Aquellos que consideran la esclavitud como la piedra angular de nuestras libertades políticas, que ven en ella una institución divina que ilustra la sabiduría y la benevolencia de la Deidad, y un instrumento mediante el cual quienes la poseen podrán gobernar toda la República y moldear su política para su propio interés, considerarán por supuesto de valor incalculable la adquisición de un territorio del que se esperaba que otorgara a la esclavitud una extensión indefinida, una perpetuidad asegurada y una abrumadora preponderancia política.

Por otra parte, la adición de este territorio, en caso de ser utilizado para el propósito con el que fue adquirido, no puede sino considerarse como una maldición funesta por todos los que creen que la esclavitud es hostil tanto a la voluntad de Dios como a la felicidad del hombre. Hemos tenido, en las páginas precedentes, pruebas más que abundantes de que este territorio no habría sido adquirido de no ser con miras a la extensión de la esclavitud; y es por tanto justo y equitativo, al estimar su valor en comparación con su costo, tener presente con qué objeto se incurrió en dicho costo.

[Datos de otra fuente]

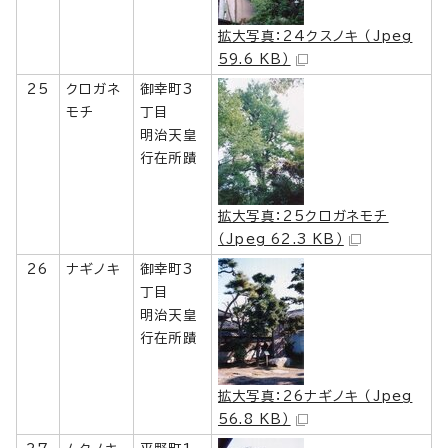
拡大写真：24クスノキ （Jpeg
59.6 KB）
25
クロガネ
御幸町3
モチ
丁目
明治天皇
行在所蹟
拡大写真：25クロガネモチ
（Jpeg 62.3 KB）
26
ナギノキ
御幸町3
丁目
明治天皇
行在所蹟
拡大写真：26ナギノキ （Jpeg
56.8 KB）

23* 2t0 REVIEW OF THE MEXICAN WAR.

El porvenir está oculto a nuestra vista, pero hay pocas razones para dudar de que no solo Texas, sino todo Nuevo México, estarán condenados durante un largo período a la ignorancia, la degradación y la miseria, que son inseparables de la esclavitud humana.

Acontecimientos inesperados y totalmente imprevistos, incluso al concluir la guerra, han ocurrido desde entonces, los cuales probablemente eximirán al menos a una porción de California de la maldición de la esclavitud. Esa porción, sin embargo, es de temer, encontrará otra y grave maldición en su oro recientemente descubierto.

La riqueza mineral de la que se dice abunda será compartida por una muchedumbre promiscua de tierras extranjeras así como de nuestros propios ciudadanos. La búsqueda anhelosa de oro en las minas en las que está sepultado siempre se ha mostrado hostil a la industria regular y a los hábitos de virtud y frugalidad. Tenemos motivos para temer que la población que se verá atraída hacia esta región no sea de una índole que fortalezca nuestras instituciones republicanas, o que en ningún aspecto eleve nuestro carácter nacional.

Pero cualesquiera que sean las riquezas de estas minas, y cualesquiera que sean las consecuencias que de ellas se deriven, debe recordarse que no formaron parte de los motivos que impulsaron la guerra —ni parte del valor estimado de los territorios que hemos tomado.

La verdadera cuestión por resolver en este debate es: ¿pagamos, en sangre y tesoro, y en los males morales y políticos derivados de la guerra, un precio más alto de lo que en ese momento se suponía que los territorios valían para nosotros?

Teníamos territorio suficiente, como ya se ha demostrado, para generaciones por nacer; y, a excepción de la extensión de la esclavitud, no se pudo esgrimir ningún motivo plausible para la adquisición.

Ningún presidente se habría atrevido a negociar un tratado de cesión al precio de cien millones, ni ningún Senado habría tenido la audacia de ratificar un tratado tan absurdo, de haberse hecho. Tampoco es concebible que México hubiera rechazado una oferta tan magnífica y pródiga, de haberse hecho.

Hemos visto que el señor Polk ofreció a través de Slidell $25.000.000 por el mismo territorio por el cual el país ha pagado al menos cinco veces esa cantidad en dinero, además de sangre, miseria y crimen.

El Puerto de San Francisco era la única parte del territorio adquirido que necesitábamos, por ser conveniente para nuestro comercio en el Pacífico; y este sin duda podría haberse adquirido mediante una negociación amistosa a un precio moderado, o haber asegurado un derecho de depósito mediante tratado, sin coste alguno.